Polling by the Value of Care Coalition shows that when it comes to decisions about their health care, patients trust doctors (82%) — not government boards and panels (1%). If an option were included for “government officials in foreign countries,” it’s not hard to imagine they would fare worse. Unfortunately, legislators at the Florida Capitol are debating whether to allow foreign drug pricing decisions to influence American health care.
Senate Bill 1158 and House Bill 697 propose a radical shift in how Floridians access medicine, attempting to institute what’s known as international reference pricing, or “most favored nation,” for prescription drugs.
The concept seems simple: legislators would direct Florida to benchmark the cost of medicines to prices paid in a set of foreign countries. In reality, this is incredibly concerning as this move would import foreign price controls directly into the Sunshine State without regard for how those countries handle patient access or clinical value.

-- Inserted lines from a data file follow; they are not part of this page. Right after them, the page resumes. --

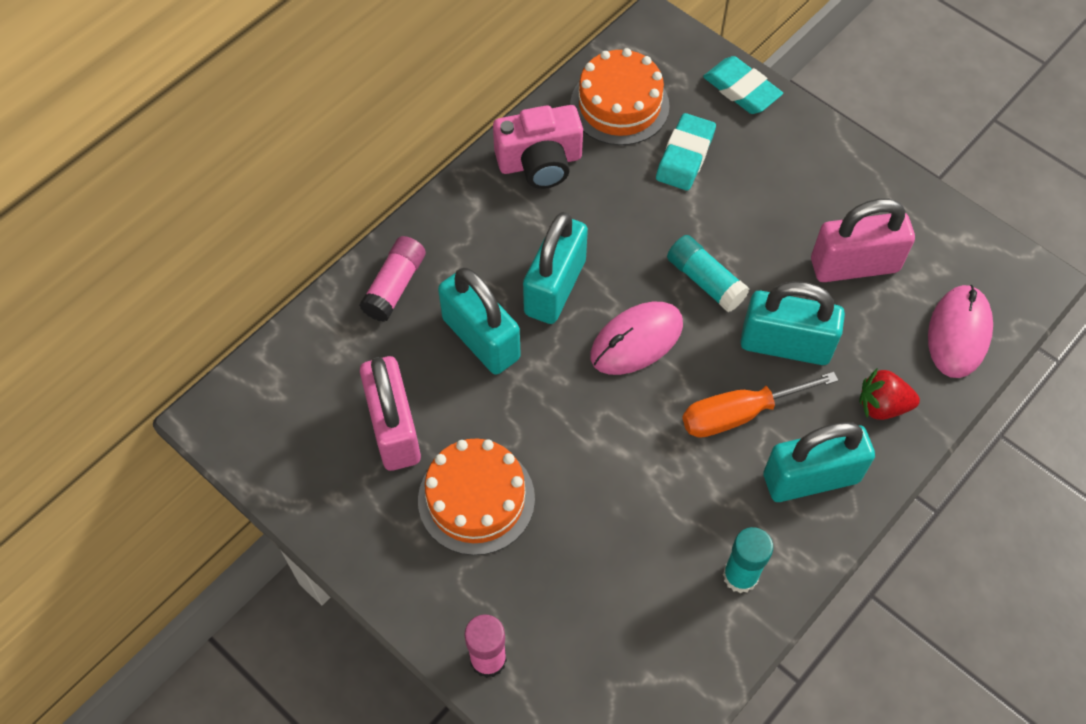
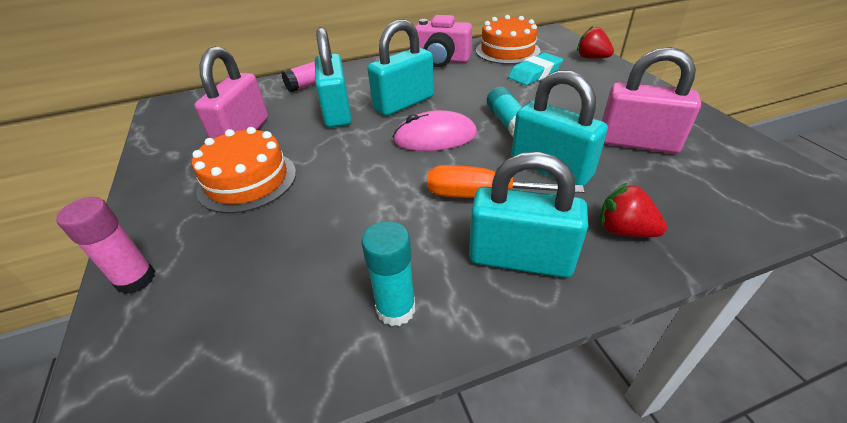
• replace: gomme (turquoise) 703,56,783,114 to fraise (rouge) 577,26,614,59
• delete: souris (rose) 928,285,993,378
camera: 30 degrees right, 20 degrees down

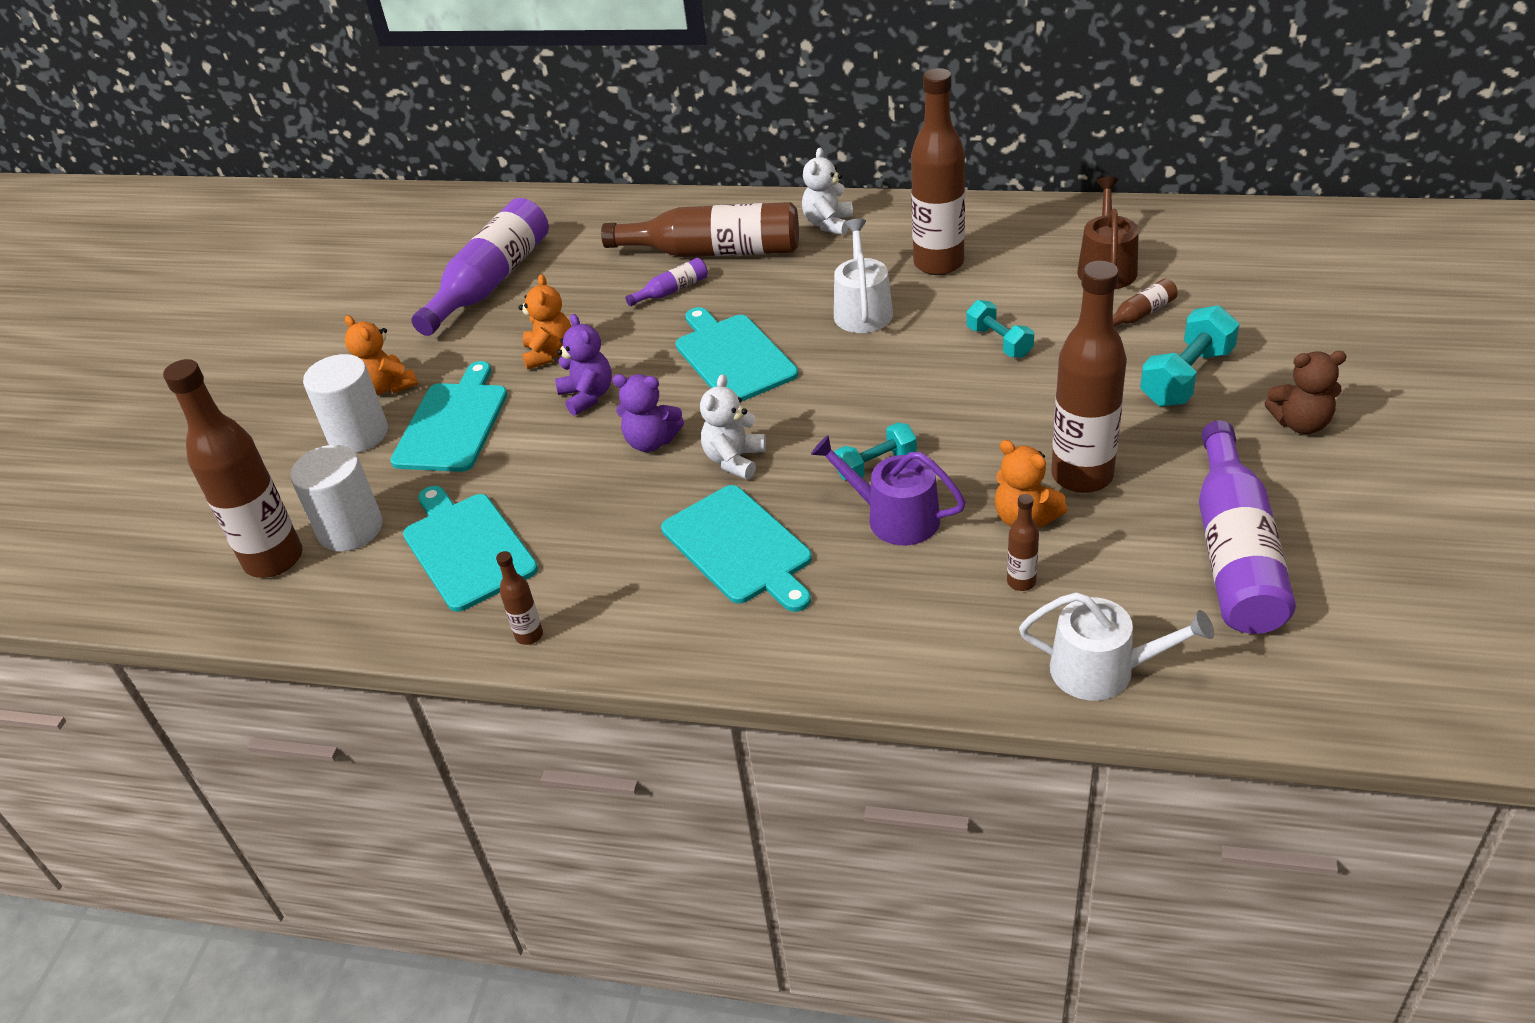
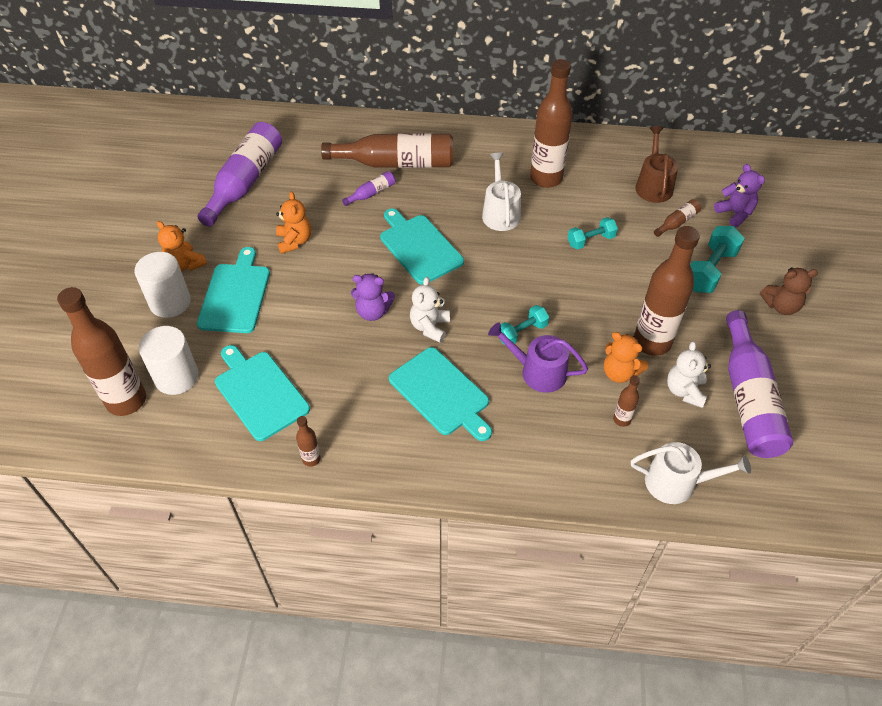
• move: ours en peluche (violet) 555,314,612,416 to 714,164,765,227
• move: ours en peluche (blanc) 802,148,853,235 to 667,341,711,408
• rotate: haltère (turquoise) 966,300,1034,358 = 568,217,618,250 75 degrees counterclockwise
camera: 10 degrees left, 10 degrees up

Shortcuts, Not Patient Solutions
International reference pricing assumes that a drug’s value is the same in Tallahassee as it is in a health care system thousands of miles away. But we know that other countries have very different health care systems than in the United States, with different goals. While we value access to innovative treatments, they focus on low-cost treatments that may be dated. While we value individualized treatment, many of the countries Florida would reference use a one-size-fits-all approach. Finally, many foreign countries use metrics like “Quality-Adjusted Life Years” (QALYs) — controversial benchmarks that discriminate against people with disabilities and the elderly by assigning a lower “value” to their treatments. By tying Florida’s drug reimbursement to such benchmarks, the state risks adopting the same delays or denials that patients in other countries often face.
As we’ve seen with state-based Prescription Drug Affordability Boards (PDABs) and federal government price negotiations, government-led health care decisions often prioritize top-line budgets over patient outcomes. Concerns have been raised by stakeholders throughout the health care supply chain:
- One-fifth of community pharmacies reported that they would not stock drugs subject to upper payment limits in Medicare due to reimbursement concerns, and another two-thirds said they might not participate, raising the risk of pharmacy access deserts.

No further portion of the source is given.